ひと晩で両足の指が紫色に変わった実体験があるから、すぐ身近な事態でもある。いずれ足を切るのは、この病棟では普通に起きる未来予想図だ。
「座骨神経痛ならラッキーだわ。痛いだけで死なぬし、脚も切られない」
とりあえず来週までは。ただ痛いだけ。
もちろん、現実にはヒーヒー呻くくらいの痛みがある。
そう言えば、若いころに股関節を亜脱臼したのに、病院にもいかずに自然治癒を待った。二年くらいで痛みが無くなったが、数十年経って忘れた頃になり、気温の低い日や雨の日に突然痛むようになった。理由なく痛むので首を捻るが、昔の古傷と同じ位置になっている。
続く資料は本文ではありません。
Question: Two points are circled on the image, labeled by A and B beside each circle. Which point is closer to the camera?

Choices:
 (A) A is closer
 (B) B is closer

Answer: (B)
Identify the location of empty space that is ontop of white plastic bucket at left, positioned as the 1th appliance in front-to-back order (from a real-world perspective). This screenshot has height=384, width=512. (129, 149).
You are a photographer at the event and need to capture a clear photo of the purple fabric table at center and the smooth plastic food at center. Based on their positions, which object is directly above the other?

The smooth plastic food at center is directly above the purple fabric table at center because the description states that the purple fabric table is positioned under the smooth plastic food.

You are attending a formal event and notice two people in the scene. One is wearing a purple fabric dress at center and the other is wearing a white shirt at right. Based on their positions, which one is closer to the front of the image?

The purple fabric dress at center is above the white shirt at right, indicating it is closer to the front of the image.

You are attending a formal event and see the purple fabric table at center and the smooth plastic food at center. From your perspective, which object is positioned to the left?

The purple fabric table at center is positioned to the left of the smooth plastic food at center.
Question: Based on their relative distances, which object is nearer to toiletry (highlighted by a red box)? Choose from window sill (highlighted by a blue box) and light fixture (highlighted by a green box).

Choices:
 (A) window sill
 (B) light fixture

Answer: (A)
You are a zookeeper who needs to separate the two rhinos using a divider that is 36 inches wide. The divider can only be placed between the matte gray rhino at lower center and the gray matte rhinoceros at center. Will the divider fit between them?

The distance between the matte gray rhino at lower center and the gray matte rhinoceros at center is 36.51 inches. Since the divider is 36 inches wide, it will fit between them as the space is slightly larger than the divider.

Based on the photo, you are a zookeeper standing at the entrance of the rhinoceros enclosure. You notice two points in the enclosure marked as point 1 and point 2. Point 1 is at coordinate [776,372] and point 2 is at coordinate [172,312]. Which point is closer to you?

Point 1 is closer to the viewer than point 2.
これは喫煙と同じ。若い頃に煙草を吸っていると、その後数十年は何ともないが、高齢期になると、突然、肺に異常が現れ始める。
収縮したり機能不全になるのだが、肺の中が黒くなっている。
原因を辿ると、半世紀近く前に煙草を吸っていたことが原因らしい。これには期間の長さには関係なく、数か月程度吸っていただけのこともあるそうだ。
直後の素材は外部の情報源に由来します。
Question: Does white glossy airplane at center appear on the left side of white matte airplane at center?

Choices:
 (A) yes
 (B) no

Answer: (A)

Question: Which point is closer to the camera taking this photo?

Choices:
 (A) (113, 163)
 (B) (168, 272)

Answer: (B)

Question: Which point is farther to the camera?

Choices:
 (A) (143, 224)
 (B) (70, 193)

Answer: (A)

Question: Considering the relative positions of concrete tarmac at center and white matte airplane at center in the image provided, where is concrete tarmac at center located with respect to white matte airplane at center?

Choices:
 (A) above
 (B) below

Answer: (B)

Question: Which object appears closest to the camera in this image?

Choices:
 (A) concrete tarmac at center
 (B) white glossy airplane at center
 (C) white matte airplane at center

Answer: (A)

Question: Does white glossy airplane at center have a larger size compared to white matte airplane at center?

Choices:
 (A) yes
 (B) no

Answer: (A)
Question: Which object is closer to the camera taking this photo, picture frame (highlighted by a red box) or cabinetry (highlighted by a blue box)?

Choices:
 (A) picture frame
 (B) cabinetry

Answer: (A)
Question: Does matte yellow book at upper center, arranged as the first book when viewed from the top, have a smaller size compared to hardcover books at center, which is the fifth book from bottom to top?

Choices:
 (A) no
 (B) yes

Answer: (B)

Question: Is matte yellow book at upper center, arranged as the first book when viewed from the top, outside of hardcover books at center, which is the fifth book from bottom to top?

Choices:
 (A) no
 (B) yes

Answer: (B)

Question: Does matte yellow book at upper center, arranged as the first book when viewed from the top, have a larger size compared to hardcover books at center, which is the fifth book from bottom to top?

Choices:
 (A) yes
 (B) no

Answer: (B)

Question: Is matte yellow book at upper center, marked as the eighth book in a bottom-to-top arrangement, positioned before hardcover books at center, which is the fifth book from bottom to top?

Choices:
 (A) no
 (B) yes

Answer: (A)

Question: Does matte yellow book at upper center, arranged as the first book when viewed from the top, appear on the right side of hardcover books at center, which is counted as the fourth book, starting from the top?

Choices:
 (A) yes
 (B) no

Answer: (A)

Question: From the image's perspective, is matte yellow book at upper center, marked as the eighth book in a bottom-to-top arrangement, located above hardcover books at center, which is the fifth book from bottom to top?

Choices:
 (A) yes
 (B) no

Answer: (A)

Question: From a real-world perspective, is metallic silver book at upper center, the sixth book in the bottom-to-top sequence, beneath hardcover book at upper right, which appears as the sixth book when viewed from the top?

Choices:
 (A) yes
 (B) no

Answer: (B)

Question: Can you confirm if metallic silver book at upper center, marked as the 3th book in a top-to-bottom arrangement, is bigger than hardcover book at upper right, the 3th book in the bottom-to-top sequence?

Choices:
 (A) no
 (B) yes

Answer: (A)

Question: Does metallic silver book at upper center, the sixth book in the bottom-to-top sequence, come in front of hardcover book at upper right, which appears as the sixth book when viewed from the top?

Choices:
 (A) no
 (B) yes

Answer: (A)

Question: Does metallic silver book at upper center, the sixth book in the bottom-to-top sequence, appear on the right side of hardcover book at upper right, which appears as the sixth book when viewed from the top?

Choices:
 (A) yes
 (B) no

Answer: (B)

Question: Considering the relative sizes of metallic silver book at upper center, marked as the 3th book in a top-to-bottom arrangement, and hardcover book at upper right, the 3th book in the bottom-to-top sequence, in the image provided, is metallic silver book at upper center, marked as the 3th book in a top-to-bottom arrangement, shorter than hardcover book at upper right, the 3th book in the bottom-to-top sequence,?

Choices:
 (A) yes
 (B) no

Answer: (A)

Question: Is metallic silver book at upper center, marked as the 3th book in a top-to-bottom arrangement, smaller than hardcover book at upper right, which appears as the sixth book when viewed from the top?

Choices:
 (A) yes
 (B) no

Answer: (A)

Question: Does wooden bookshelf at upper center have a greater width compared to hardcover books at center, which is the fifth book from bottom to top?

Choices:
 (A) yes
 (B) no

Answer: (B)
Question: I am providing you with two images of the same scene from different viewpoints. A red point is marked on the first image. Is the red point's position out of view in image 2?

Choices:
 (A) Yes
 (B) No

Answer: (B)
「すぐには症状が現れない」とどうしても認識出来ず、たかを括ってしまう。だが、症状が出た時には、もはや打つ手が無くなっている。
ま、こういうのは病気だけでなく、人間関係でも同じだ。
夫婦であることを当たり前だと思い、相手の心情を無視していると、目には見えぬ楔が相手との間に打ち込まれる。
気が付いた時には、それまでの伴侶が「もはや自分にとって必要のないひと」になっていたりする。妻(または夫)は結婚によって手に入れた自分の持ち物ではないが、殆どがそれと同じように見なす。
難しいのは、同時進行的には、今起きている事態を認識出来ぬことだ。水流を堰き止める水防壁と同じで、増水し水嵩が増しても、壁の外側ではそれと分からない。いよいよ増水し、流れが壁を乗り越えたり、壁が壊れたりした時にそれと分かるが、その時には被害を食い止める術はない。
なんでもなく見える時から、時々観に行き点検することと、様子を確かめる気配りが大切だ。
股関節は痛いわ、目は見えぬわ、四十苦五十苦の日々だが、それなりに学ぶことも多い。